Entries drawn from a collection:
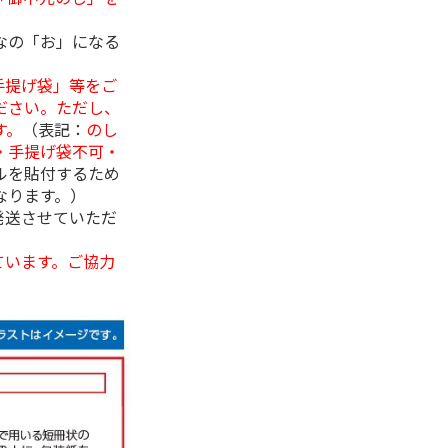
なの「お」になる
手提げ袋」等をご
ださい。ただし、
す。
（表記：
のし
・手提げ袋不可・
ルを貼付するため
なります。）
発送させていただ
ています。ご協力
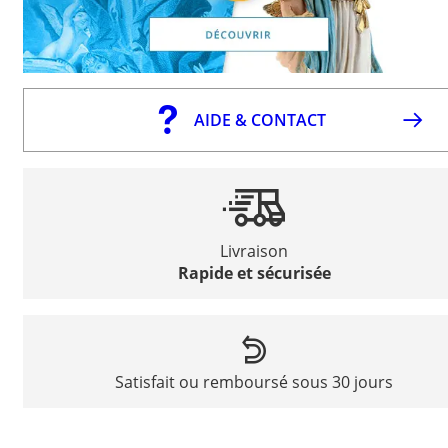
AIDE & CONTACT
Livraison
Rapide et sécurisée
Satisfait ou remboursé sous 30 jours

### INSTRUCTION
Which lines of the data contain the string "jours"? Pull out each one, treating uppercase and lowercase as different.

### RESPONSE TO THIS TASK
Satisfait ou remboursé sous 30 jours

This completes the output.